A Quick Start of cola Package

Zuguang Gu ( z.gu@dkfz.de )

2020-10-27

Assume your matrix is stored in an object called mat, to perform consensus partitioning with cola, you only need to run following code:

# code only for demonstration
mat = adjust_matrix(mat)  # optional
rl = run_all_consensus_partition_methods(mat, mc.cores = ...)
cola_report(rl, output_dir = ..., mc.cores = ...)

In above code, there are three steps:

Adjust the matrix. In this step, rows with too many NAs are removed. Rows with very low variance are removed. NA values are imputed if there are less than 50% in each row. Outliers are adjusted in each row.
Run consensus partitioning with several methods. Partitioning methods are hclust (hierarchical clustering with cutree), kmeans (k-means clustering), skmeans::skmeans (spherical k-means clustering), cluster::pam (partitioning around medoids) and Mclust::mclust (model-based clustering). The default methods to extract top n rows are SD (standard deviation), CV (coefficient of variation), MAD (median absolute deviation) and ATC (ability to correlate to other rows).
Generate a detailed HTML report for the complete analysis.

run_all_consensus_partition_methods() runs multiple methods in sequence, which might take long time for big datasets. Users can also run consensus partitioining with a specific top-value methods (e.g. SD) and partitioning methods (e.g. skmeans) by consensus_partition() function:

res = consensus_partition(mat, top_value_method = ..., partition_method = ...)
cola_report(res, output_dir = ..., mc.cores = ...)

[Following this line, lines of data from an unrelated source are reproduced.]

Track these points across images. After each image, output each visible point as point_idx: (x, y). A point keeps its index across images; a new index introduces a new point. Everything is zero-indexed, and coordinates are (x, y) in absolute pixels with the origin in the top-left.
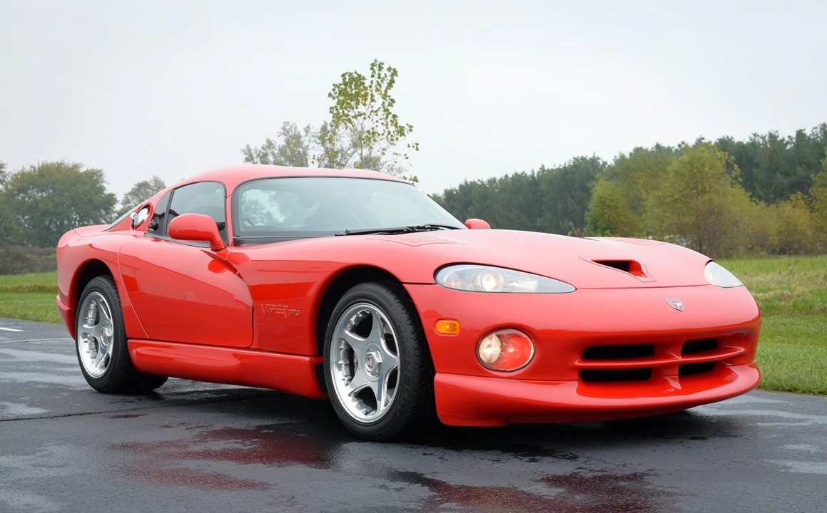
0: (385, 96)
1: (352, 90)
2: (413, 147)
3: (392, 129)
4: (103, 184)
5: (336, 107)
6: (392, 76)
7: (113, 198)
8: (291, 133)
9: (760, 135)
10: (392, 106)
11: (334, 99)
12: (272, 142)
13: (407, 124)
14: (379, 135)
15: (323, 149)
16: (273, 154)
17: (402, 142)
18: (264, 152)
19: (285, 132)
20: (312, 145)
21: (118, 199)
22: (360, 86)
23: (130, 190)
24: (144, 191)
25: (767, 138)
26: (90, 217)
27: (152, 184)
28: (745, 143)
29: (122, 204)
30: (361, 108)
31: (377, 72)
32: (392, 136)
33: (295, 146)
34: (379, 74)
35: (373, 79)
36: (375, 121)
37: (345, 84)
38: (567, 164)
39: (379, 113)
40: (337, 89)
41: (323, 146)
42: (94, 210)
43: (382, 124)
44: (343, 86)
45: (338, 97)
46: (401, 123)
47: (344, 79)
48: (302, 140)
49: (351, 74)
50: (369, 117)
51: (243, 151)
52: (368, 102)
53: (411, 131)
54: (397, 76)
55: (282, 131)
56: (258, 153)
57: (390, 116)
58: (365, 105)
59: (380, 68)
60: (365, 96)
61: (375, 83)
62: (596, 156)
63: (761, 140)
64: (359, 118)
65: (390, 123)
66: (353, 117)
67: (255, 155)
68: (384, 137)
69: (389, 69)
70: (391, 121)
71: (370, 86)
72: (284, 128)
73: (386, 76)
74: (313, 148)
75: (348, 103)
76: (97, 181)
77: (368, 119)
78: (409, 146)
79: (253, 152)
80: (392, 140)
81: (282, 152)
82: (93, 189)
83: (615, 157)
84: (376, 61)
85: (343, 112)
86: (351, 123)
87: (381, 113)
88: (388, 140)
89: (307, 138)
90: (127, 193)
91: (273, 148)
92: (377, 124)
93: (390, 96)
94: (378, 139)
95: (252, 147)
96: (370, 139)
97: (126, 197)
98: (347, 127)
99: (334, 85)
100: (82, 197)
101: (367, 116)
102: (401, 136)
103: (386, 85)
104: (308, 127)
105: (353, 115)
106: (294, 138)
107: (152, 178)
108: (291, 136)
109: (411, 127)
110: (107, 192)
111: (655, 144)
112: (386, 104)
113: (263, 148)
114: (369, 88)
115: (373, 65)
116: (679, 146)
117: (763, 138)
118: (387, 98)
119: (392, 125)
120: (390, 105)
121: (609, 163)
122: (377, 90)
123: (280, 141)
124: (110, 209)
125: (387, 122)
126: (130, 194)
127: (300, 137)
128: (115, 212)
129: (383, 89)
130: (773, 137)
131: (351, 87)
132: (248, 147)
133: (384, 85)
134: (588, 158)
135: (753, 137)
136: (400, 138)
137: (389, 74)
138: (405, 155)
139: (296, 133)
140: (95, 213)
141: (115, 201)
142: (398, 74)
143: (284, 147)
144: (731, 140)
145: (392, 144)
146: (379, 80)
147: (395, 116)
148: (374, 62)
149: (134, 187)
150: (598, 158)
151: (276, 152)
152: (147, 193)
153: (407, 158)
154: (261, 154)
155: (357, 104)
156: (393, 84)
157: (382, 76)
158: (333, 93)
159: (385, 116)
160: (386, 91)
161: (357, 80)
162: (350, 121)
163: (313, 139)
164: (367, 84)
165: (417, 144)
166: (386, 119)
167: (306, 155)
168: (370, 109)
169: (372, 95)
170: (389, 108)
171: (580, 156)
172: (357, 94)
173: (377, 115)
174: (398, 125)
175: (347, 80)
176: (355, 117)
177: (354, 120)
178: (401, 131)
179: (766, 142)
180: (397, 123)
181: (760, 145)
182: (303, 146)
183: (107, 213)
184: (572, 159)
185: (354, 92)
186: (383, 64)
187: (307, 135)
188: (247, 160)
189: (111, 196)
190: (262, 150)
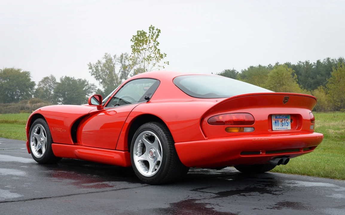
0: (155, 41)
1: (141, 38)
2: (167, 63)
3: (158, 55)
4: (30, 77)
5: (134, 45)
6: (158, 32)
7: (34, 83)
8: (108, 58)
9: (302, 62)
10: (158, 45)
11: (133, 42)
12: (100, 61)
13: (164, 53)
14: (152, 58)
15: (121, 64)
16: (101, 66)
17: (162, 61)
18: (97, 65)
19: (106, 57)
20: (117, 63)
21: (36, 84)
22: (144, 36)
23: (41, 80)
24: (47, 80)
25: (305, 63)
26: (24, 91)
27: (50, 78)
28: (295, 65)
29: (38, 86)
30: (145, 46)
31: (152, 31)
32: (158, 58)
33: (110, 63)
34: (153, 32)
35: (150, 34)
36: (150, 52)
37: (138, 35)
38: (222, 73)
39: (152, 48)
40: (134, 38)
41: (121, 63)
42: (26, 88)
43: (154, 53)
44: (137, 36)
45: (135, 41)
46: (161, 53)
47: (138, 33)
48: (113, 60)
49: (141, 32)
50: (148, 50)
51: (88, 65)
52: (147, 43)
53: (166, 56)
54: (160, 33)
55: (104, 57)
56: (94, 65)
57: (157, 50)
58: (146, 44)
59: (153, 29)
60: (146, 41)
61: (151, 36)
62: (234, 69)
63: (302, 64)
64: (143, 50)
65: (157, 53)
66: (141, 50)
67: (93, 67)
68: (154, 59)
69: (157, 29)
70: (157, 52)
71: (149, 37)
72: (105, 56)
73: (155, 33)
74: (117, 64)
75: (139, 44)
76: (28, 76)
77: (147, 51)
78: (165, 63)
79: (92, 65)
80: (158, 60)
81: (104, 65)
82: (26, 80)
83: (242, 70)
84: (151, 26)
85: (137, 48)
86: (140, 53)
87: (153, 48)
88: (156, 60)
89: (115, 60)
90: (40, 81)
91: (101, 64)
92: (151, 53)
93: (157, 41)
94: (152, 60)
95: (92, 63)
96: (148, 59)
97: (39, 83)
98: (138, 54)
99: (133, 36)
100: (21, 82)
101: (147, 50)
102: (161, 58)
103: (156, 36)
104: (115, 55)
105: (141, 49)
106: (109, 60)
107: (50, 75)
108: (108, 59)
109: (166, 54)
110: (31, 81)
111: (259, 65)
112: (156, 44)
113: (96, 64)
114: (148, 38)
115: (150, 28)
116: (269, 66)
117: (303, 63)
118: (156, 42)
119: (157, 54)
120: (157, 45)
121: (239, 72)
122: (152, 39)
123: (104, 61)
124: (33, 88)
125: (155, 52)
126: (41, 82)
127: (112, 59)
128: (35, 89)
129: (154, 38)
130: (307, 63)
131: (140, 37)
132: (90, 63)
133: (155, 37)
134: (231, 70)
135: (299, 63)
136: (161, 59)
137: (157, 32)
138: (163, 67)
139: (110, 58)
140: (26, 89)
141: (35, 85)
142: (161, 32)
143: (105, 63)
144: (290, 64)
145: (158, 62)
146: (152, 34)
147: (159, 50)
148: (150, 26)
149: (43, 79)
150: (235, 70)
151: (102, 65)
152: (48, 81)
153: (164, 68)
154: (95, 66)
155: (143, 44)
156: (158, 36)
157: (154, 32)
158: (133, 39)
159: (155, 50)
160: (155, 39)
161: (143, 34)
162: (139, 52)
163: (117, 60)
164: (147, 35)
165: (168, 62)
166: (155, 51)
167: (114, 67)
168: (149, 47)
169: (150, 41)
170: (156, 46)
171: (228, 69)
172: (143, 40)
173: (151, 49)
174: (160, 54)
175: (139, 34)
176: (142, 50)
177: (141, 51)
178: (161, 56)
179: (304, 65)
180: (160, 53)
181: (302, 66)
182: (113, 63)
183: (32, 90)
184: (224, 70)
185: (142, 39)
186: (154, 27)
187: (115, 59)
188: (90, 68)
189: (33, 82)
190: (96, 65)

For extremely large datasets, users can run consensus_partition_by_down_sampling() by randomly sampling a subset of samples for classification, later the classes of the remaining samples are predicted by the signatures of the cola classification. More details can be found in the vignette “Work with Big Datasets”.

res = consensus_partition_by_down_sampling(mat, subset = ...,
    top_value_method = ..., partition_method = ...)
cola_report(res, output_dir = ..., mc.cores = ...)

There are examples on real datasets for cola analysis that can be found at https://jokergoo.github.io/cola_collection/.